§ **DOCUMENT EXTRACT**:
+++++

What price happiness? The answer might be £3,360 a year.
The average UK worker would take a 10.5% pay cut to work for an employer where staff enjoy “above average” levels of happiness, a study has shown.
The research, which examined 23 million jobseekers across the UK, US and Canada, comes amid a growing push for companies and governments to quantify the costs and benefits of wellbeing alongside cash measures of economic output.
George Ward, an academic at the MIT Sloan Institute for Work and Employment Research, observed how jobseekers on the Indeed recruitment website screened out “unhappy firms” from their job search. He concluded companies should “invest in organisational and management practices that are conducive to worker happiness”.
He presented the results at a conference on wellbeing at Oxford University on Thursday.
Ward used data from Indeed who asked millions of employees if they “feel happy at work most of the time” to generate a “work happiness score”. It was displayed on job adverts from those firms for 10 months. In the US, the probability of a jobseeker applying for a post went up 14% if a firm had an average rather than low happiness score. On average, younger people showed greater taste for happier workplaces while richer respondents were willing to take larger pay cuts to work at happier firms.
In the UK, jobseekers surveyed by Ward said they were willing to trade a 10.5% pay cut to work for a company with an “above average” happiness score of 75 out of 100 rather than 65, which was “average”. For a worker on an average UK income of £32,000 that is equivalent to a £3,360 cut.
“Executives say happiness is hugely important but when you ask them if they do anything, it is only about 25% that are doing anything,” he said. “This is tangible evidence they have incentives to improve the happiness of their workforce.”
When workers were asked what they meant by a happy workplace they talked about work-life balance, “team” and social relationships, enjoyment and a sense of purpose, in that order. Pay and benefits contributed, but less so.
The research comes as a group of leading employers including S&P Global (which ranks companies), Unilever, BT and Cisco launch a new World Wellbeing Movement alongside Oxford university’s Wellbeing Research Centre and other organisations.

+++++

(Saved data entries)
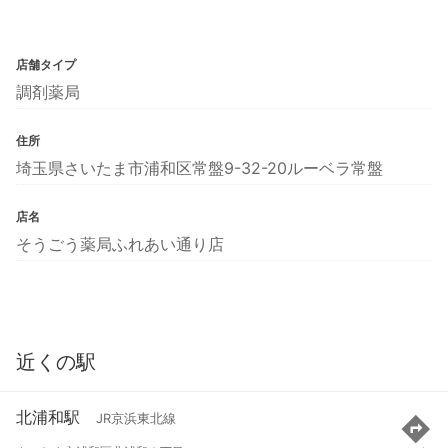
店舗タイプ
調剤薬局
住所
埼玉県さいたま市浦和区常盤9-32-20ルーベラ常盤
店名
そうごう薬局ふれあい通り店
近くの駅
北浦和駅
JR京浜東北線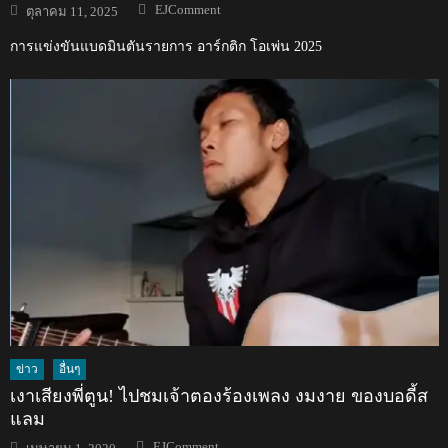
Author
Posted
EJComment
ตุลาคม 11, 2025
on
การแข่งขันแบดมินตันรายการ อาร์กติก โอเพ่น 2025
ข่าว
อื่นๆ
เงาเสียงพี่ตูน! ไปชมเจ้าตองร้องเพลง งมงาย ของบอดี้ส
แลม
Author
Posted
EJComment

+++++

§ **WORK ORDER A**: Quote the passage from the article on workplace happiness starting with "The research, which" and going on through "University on Thursday.".
§ **WORK ORDER B**: Extend the article on the price of workplace happiness past its last sentence.
None of the lines in these saved data entries are required.

§ **EXERCISE OUTPUT A**:
The research, which examined 23 million jobseekers across the UK, US and Canada, comes amid a growing push for companies and governments to quantify the costs and benefits of wellbeing alongside cash measures of economic output.
George Ward, an academic at the MIT Sloan Institute for Work and Employment Research, observed how jobseekers on the Indeed recruitment website screened out “unhappy firms” from their job search. He concluded companies should “invest in organisational and management practices that are conducive to worker happiness”.
He presented the results at a conference on wellbeing at Oxford University on Thursday.

§ **EXERCISE OUTPUT B**:
One of its goals is to promote a standard measure of wellbeing so it can be included in companies’ reporting of their social impact, which investors can weigh up. Wellbeing indicators at work have historically focused on injury, infirmity and disease, but there are growing calls to include leading indicators such as stress and despair.
“More than at any time in my lifetime we need more detail on feelings, human resentment, frustration and anger,” said Andrew Oswald, professor of economics and behavioural science at Warwick University, in a conference presentation that showed rising levels of discontent, particularly in the US. “We have not been paying attention. If we had been tracking feelings data, our democracies would not be in the danger they are now in.”
Gus O’Donnell, the former cabinet secretary, this week also issued a manifesto with others including Richard Layard, a labour economist and pioneer of happiness research. They are calling on governments to routinely measure policies’ impact on wellbeing.
“When departmental ministers ask the finance minister for money, the finance minister should say how much extra wellbeing will this proposal generate from each dollar of expenditure,” the manifesto states. “That is the proper concept of the bang for the buck.”
For the last decade, the Office for National Statistics has measured personal and economic wellbeing in the UK by asking questions such as “To what extent do you feel that the things you do in your life are worthwhile?” and “Overall, how satisfied are you with your life nowadays?”. Life satisfaction peaked at 7.71 out of 10 in 2018-19 but fell relatively sharply to 7.39 in 2020-21. Over the same period scores for “How anxious did you feel yesterday” rose from 2.87 out of 10 to 3.31.